__GIVEN EXERCISE 1__
Retype the passage on city centres from "We know that" to "of UK cities." word for word.

__SELECTED TEXT__
>> BEGIN

The economic importance of city centres

We know that UK city economies are at the heart of the national economy: they are 21 per cent more productive than non-urban areas and host 72 per cent of all highly skilled jobs. But the particularly important role of city centres to UK city economies, and the national economy overall, is often left out of policy discussions. In fact, the strongest performing city centres are the most productive parts of the UK economy, and host more productive and higher paying jobs than other areas of UK cities.

On average, almost a quarter of all private sector jobs in cities are now based in their centres. And around 9 per cent of jobs in the UK are located in the city centres of the 10 largest cities, despite these areas accounting for just 0.03 per cent2 of all land in the UK. Businesses will often pay a premium to be based in one of these city centre locations because of the benefits they bring.

>> END

__ROWS__
>> BEGIN

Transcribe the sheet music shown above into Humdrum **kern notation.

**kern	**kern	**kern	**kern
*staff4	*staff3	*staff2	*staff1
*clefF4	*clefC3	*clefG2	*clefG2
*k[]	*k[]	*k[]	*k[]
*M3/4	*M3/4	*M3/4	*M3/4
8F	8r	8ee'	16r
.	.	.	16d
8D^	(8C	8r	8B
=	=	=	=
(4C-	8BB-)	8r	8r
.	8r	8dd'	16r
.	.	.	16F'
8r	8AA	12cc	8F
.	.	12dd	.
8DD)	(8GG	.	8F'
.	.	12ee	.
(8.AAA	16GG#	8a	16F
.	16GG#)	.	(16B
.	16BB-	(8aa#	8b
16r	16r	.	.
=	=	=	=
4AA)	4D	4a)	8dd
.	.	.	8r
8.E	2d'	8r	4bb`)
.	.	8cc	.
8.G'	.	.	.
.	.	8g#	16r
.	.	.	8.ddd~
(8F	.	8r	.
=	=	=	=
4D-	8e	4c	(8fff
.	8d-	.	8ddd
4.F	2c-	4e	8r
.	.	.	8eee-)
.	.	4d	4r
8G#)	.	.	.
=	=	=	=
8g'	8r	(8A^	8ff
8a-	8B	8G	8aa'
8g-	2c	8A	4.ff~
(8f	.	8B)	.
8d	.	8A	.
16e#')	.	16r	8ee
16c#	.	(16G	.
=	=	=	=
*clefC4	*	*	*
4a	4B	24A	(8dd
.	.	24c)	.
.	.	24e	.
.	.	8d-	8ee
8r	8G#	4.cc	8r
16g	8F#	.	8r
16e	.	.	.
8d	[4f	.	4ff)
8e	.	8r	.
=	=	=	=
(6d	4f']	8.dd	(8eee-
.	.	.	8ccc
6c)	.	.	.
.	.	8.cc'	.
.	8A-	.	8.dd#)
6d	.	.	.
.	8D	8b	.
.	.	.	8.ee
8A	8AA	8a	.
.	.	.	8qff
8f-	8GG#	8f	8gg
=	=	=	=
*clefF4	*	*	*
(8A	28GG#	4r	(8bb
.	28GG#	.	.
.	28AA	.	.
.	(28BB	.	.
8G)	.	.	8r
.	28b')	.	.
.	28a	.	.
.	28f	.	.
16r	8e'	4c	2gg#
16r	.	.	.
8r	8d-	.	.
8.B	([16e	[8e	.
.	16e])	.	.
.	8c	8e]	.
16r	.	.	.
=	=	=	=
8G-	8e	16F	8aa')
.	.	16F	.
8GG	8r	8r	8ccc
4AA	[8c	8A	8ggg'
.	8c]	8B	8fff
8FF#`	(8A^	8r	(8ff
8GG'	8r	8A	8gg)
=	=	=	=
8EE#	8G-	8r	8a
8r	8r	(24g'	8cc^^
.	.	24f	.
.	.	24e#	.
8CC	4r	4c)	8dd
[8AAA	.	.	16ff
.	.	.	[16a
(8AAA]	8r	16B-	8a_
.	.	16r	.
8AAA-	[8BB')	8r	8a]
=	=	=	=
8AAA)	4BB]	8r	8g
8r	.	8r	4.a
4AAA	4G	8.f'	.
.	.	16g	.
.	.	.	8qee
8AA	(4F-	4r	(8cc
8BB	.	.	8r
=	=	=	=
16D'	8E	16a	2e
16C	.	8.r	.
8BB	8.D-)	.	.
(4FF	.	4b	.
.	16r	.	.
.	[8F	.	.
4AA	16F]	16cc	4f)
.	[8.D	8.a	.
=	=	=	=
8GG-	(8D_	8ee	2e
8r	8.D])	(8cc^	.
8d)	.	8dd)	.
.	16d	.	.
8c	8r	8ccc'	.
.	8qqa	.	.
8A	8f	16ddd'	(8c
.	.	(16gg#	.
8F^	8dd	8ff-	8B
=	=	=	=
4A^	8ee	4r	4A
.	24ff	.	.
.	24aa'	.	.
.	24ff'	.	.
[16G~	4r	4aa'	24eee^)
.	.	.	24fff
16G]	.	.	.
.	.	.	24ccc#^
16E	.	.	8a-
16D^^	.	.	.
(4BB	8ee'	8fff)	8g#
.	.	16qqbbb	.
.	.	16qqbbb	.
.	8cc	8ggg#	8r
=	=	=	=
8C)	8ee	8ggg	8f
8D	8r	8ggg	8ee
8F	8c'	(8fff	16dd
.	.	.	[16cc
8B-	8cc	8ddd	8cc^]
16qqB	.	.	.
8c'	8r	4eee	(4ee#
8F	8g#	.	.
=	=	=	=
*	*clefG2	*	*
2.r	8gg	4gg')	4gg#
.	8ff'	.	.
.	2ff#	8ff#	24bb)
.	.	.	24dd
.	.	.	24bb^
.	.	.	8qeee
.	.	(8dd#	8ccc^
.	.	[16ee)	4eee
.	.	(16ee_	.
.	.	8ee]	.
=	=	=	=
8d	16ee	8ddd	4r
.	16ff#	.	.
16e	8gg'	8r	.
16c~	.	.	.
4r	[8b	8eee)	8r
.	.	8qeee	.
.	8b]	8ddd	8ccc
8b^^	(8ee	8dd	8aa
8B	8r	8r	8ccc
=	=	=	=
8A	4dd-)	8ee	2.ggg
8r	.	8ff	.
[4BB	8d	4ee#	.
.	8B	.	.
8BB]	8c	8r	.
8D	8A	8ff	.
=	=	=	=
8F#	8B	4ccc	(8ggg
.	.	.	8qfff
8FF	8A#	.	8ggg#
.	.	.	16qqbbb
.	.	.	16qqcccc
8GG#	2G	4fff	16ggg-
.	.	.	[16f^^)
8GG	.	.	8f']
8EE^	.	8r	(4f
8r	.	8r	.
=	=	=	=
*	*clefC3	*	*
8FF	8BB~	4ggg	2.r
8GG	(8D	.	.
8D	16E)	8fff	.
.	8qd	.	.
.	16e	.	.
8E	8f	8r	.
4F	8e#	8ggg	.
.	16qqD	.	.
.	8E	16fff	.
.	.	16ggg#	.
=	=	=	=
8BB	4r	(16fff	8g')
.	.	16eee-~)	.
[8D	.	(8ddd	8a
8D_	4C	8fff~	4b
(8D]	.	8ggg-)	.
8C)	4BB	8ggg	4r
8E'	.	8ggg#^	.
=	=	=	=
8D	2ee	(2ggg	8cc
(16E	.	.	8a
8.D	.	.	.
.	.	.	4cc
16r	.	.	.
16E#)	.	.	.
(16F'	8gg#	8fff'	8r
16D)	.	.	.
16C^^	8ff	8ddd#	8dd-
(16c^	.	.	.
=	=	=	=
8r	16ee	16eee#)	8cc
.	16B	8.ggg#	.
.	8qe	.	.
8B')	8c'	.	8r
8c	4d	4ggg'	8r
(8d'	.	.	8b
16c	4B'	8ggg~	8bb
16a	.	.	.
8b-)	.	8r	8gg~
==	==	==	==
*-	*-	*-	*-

>> END

__GIVEN EXERCISE 2__
Find every line in the listing that contains the string "kern" and copy each one out. Case counts.

__COMPLETE OUTPUT 1__
We know that UK city economies are at the heart of the national economy: they are 21 per cent more productive than non-urban areas and host 72 per cent of all highly skilled jobs. But the particularly important role of city centres to UK city economies, and the national economy overall, is often left out of policy discussions. In fact, the strongest performing city centres are the most productive parts of the UK economy, and host more productive and higher paying jobs than other areas of UK cities.

__COMPLETE OUTPUT 2__
Transcribe the sheet music shown above into Humdrum **kern notation.
**kern	**kern	**kern	**kern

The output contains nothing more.